» **Task to complete**:
Print the data that follows exactly, leaving nothing out.

» **Data under study**:
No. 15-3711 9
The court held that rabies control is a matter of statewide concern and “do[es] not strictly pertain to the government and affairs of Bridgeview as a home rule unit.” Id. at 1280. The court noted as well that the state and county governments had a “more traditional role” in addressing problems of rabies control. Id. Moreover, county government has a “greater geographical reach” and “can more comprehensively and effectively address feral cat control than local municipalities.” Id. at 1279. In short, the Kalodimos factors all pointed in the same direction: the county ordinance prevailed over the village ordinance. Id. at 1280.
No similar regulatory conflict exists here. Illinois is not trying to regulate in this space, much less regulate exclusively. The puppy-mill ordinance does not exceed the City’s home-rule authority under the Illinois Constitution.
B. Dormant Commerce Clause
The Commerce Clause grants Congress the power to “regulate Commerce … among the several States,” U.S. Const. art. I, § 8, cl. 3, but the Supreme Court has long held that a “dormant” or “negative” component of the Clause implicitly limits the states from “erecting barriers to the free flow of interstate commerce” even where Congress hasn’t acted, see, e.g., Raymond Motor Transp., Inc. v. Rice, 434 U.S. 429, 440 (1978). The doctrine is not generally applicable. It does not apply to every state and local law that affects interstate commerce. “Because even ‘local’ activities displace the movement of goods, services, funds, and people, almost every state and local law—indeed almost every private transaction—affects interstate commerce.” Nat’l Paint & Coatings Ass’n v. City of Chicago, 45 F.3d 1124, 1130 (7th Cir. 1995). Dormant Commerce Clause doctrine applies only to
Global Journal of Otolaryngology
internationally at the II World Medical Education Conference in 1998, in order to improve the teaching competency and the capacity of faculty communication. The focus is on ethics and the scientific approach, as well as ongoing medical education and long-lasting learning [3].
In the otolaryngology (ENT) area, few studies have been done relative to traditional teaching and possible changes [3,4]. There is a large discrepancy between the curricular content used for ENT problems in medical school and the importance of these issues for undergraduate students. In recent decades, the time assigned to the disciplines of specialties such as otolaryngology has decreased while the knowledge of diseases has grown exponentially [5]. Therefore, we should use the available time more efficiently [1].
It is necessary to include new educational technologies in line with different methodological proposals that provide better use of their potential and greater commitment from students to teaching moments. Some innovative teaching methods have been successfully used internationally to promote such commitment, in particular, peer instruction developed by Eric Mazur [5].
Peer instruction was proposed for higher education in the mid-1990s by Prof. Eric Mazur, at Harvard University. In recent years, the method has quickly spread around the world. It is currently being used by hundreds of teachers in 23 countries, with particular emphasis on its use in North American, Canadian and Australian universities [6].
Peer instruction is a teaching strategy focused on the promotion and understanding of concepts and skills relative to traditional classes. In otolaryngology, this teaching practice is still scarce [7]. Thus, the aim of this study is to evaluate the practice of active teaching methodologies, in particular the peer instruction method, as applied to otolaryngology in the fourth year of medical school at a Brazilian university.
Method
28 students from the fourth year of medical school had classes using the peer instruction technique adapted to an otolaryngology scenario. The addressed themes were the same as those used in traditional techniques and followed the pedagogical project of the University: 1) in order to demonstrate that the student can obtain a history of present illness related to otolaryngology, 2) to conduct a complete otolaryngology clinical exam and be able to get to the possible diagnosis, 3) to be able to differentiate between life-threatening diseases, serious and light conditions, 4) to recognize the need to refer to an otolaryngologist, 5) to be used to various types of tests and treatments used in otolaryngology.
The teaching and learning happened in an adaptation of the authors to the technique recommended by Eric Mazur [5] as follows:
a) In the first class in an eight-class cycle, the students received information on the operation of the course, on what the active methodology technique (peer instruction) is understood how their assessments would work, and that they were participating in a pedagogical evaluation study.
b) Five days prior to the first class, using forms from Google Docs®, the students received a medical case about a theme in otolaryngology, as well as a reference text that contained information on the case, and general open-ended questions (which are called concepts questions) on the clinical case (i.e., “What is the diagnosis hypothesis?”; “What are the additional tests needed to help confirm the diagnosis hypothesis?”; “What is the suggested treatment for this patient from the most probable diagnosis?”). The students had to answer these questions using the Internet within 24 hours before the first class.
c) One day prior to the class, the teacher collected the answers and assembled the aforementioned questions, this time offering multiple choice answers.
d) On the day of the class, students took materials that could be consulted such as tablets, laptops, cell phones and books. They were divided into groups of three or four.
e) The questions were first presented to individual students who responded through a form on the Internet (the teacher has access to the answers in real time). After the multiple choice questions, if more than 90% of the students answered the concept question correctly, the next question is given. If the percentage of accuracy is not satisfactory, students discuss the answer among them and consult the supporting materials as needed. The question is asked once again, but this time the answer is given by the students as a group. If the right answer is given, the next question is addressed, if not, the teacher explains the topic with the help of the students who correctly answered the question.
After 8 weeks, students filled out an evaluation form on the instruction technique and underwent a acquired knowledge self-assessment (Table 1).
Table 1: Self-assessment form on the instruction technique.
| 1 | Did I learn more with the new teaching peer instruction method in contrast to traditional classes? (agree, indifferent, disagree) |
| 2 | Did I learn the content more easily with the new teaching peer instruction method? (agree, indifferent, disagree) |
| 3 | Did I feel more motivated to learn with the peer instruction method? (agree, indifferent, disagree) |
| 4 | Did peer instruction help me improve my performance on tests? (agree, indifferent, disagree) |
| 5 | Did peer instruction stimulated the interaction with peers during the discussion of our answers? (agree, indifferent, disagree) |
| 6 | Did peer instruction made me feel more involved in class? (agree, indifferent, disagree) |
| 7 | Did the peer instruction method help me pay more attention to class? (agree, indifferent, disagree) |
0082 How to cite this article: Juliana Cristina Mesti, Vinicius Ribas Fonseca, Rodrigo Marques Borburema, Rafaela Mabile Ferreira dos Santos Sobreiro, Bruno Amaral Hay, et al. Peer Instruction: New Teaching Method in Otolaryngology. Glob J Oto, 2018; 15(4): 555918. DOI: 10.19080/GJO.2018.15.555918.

» **Your solution**:
No. 15-3711 9
The court held that rabies control is a matter of statewide concern and “do[es] not strictly pertain to the government and affairs of Bridgeview as a home rule unit.” Id. at 1280. The court noted as well that the state and county governments had a “more traditional role” in addressing problems of rabies control. Id. Moreover, county government has a “greater geographical reach” and “can more comprehensively and effectively address feral cat control than local municipalities.” Id. at 1279. In short, the Kalodimos factors all pointed in the same direction: the county ordinance prevailed over the village ordinance. Id. at 1280.
No similar regulatory conflict exists here. Illinois is not trying to regulate in this space, much less regulate exclusively. The puppy-mill ordinance does not exceed the City’s home-rule authority under the Illinois Constitution.
B. Dormant Commerce Clause
The Commerce Clause grants Congress the power to “regulate Commerce … among the several States,” U.S. Const. art. I, § 8, cl. 3, but the Supreme Court has long held that a “dormant” or “negative” component of the Clause implicitly limits the states from “erecting barriers to the free flow of interstate commerce” even where Congress hasn’t acted, see, e.g., Raymond Motor Transp., Inc. v. Rice, 434 U.S. 429, 440 (1978). The doctrine is not generally applicable. It does not apply to every state and local law that affects interstate commerce. “Because even ‘local’ activities displace the movement of goods, services, funds, and people, almost every state and local law—indeed almost every private transaction—affects interstate commerce.” Nat’l Paint & Coatings Ass’n v. City of Chicago, 45 F.3d 1124, 1130 (7th Cir. 1995). Dormant Commerce Clause doctrine applies only to
Global Journal of Otolaryngology
internationally at the II World Medical Education Conference in 1998, in order to improve the teaching competency and the capacity of faculty communication. The focus is on ethics and the scientific approach, as well as ongoing medical education and long-lasting learning [3].
In the otolaryngology (ENT) area, few studies have been done relative to traditional teaching and possible changes [3,4]. There is a large discrepancy between the curricular content used for ENT problems in medical school and the importance of these issues for undergraduate students. In recent decades, the time assigned to the disciplines of specialties such as otolaryngology has decreased while the knowledge of diseases has grown exponentially [5]. Therefore, we should use the available time more efficiently [1].
It is necessary to include new educational technologies in line with different methodological proposals that provide better use of their potential and greater commitment from students to teaching moments. Some innovative teaching methods have been successfully used internationally to promote such commitment, in particular, peer instruction developed by Eric Mazur [5].
Peer instruction was proposed for higher education in the mid-1990s by Prof. Eric Mazur, at Harvard University. In recent years, the method has quickly spread around the world. It is currently being used by hundreds of teachers in 23 countries, with particular emphasis on its use in North American, Canadian and Australian universities [6].
Peer instruction is a teaching strategy focused on the promotion and understanding of concepts and skills relative to traditional classes. In otolaryngology, this teaching practice is still scarce [7]. Thus, the aim of this study is to evaluate the practice of active teaching methodologies, in particular the peer instruction method, as applied to otolaryngology in the fourth year of medical school at a Brazilian university.
Method
28 students from the fourth year of medical school had classes using the peer instruction technique adapted to an otolaryngology scenario. The addressed themes were the same as those used in traditional techniques and followed the pedagogical project of the University: 1) in order to demonstrate that the student can obtain a history of present illness related to otolaryngology, 2) to conduct a complete otolaryngology clinical exam and be able to get to the possible diagnosis, 3) to be able to differentiate between life-threatening diseases, serious and light conditions, 4) to recognize the need to refer to an otolaryngologist, 5) to be used to various types of tests and treatments used in otolaryngology.
The teaching and learning happened in an adaptation of the authors to the technique recommended by Eric Mazur [5] as follows:
a) In the first class in an eight-class cycle, the students received information on the operation of the course, on what the active methodology technique (peer instruction) is understood how their assessments would work, and that they were participating in a pedagogical evaluation study.
b) Five days prior to the first class, using forms from Google Docs®, the students received a medical case about a theme in otolaryngology, as well as a reference text that contained information on the case, and general open-ended questions (which are called concepts questions) on the clinical case (i.e., “What is the diagnosis hypothesis?”; “What are the additional tests needed to help confirm the diagnosis hypothesis?”; “What is the suggested treatment for this patient from the most probable diagnosis?”). The students had to answer these questions using the Internet within 24 hours before the first class.
c) One day prior to the class, the teacher collected the answers and assembled the aforementioned questions, this time offering multiple choice answers.
d) On the day of the class, students took materials that could be consulted such as tablets, laptops, cell phones and books. They were divided into groups of three or four.
e) The questions were first presented to individual students who responded through a form on the Internet (the teacher has access to the answers in real time). After the multiple choice questions, if more than 90% of the students answered the concept question correctly, the next question is given. If the percentage of accuracy is not satisfactory, students discuss the answer among them and consult the supporting materials as needed. The question is asked once again, but this time the answer is given by the students as a group. If the right answer is given, the next question is addressed, if not, the teacher explains the topic with the help of the students who correctly answered the question.
After 8 weeks, students filled out an evaluation form on the instruction technique and underwent a acquired knowledge self-assessment (Table 1).
Table 1: Self-assessment form on the instruction technique.
| 1 | Did I learn more with the new teaching peer instruction method in contrast to traditional classes? (agree, indifferent, disagree) |
| 2 | Did I learn the content more easily with the new teaching peer instruction method? (agree, indifferent, disagree) |
| 3 | Did I feel more motivated to learn with the peer instruction method? (agree, indifferent, disagree) |
| 4 | Did peer instruction help me improve my performance on tests? (agree, indifferent, disagree) |
| 5 | Did peer instruction stimulated the interaction with peers during the discussion of our answers? (agree, indifferent, disagree) |
| 6 | Did peer instruction made me feel more involved in class? (agree, indifferent, disagree) |
| 7 | Did the peer instruction method help me pay more attention to class? (agree, indifferent, disagree) |
0082 How to cite this article: Juliana Cristina Mesti, Vinicius Ribas Fonseca, Rodrigo Marques Borburema, Rafaela Mabile Ferreira dos Santos Sobreiro, Bruno Amaral Hay, et al. Peer Instruction: New Teaching Method in Otolaryngology. Glob J Oto, 2018; 15(4): 555918. DOI: 10.19080/GJO.2018.15.555918.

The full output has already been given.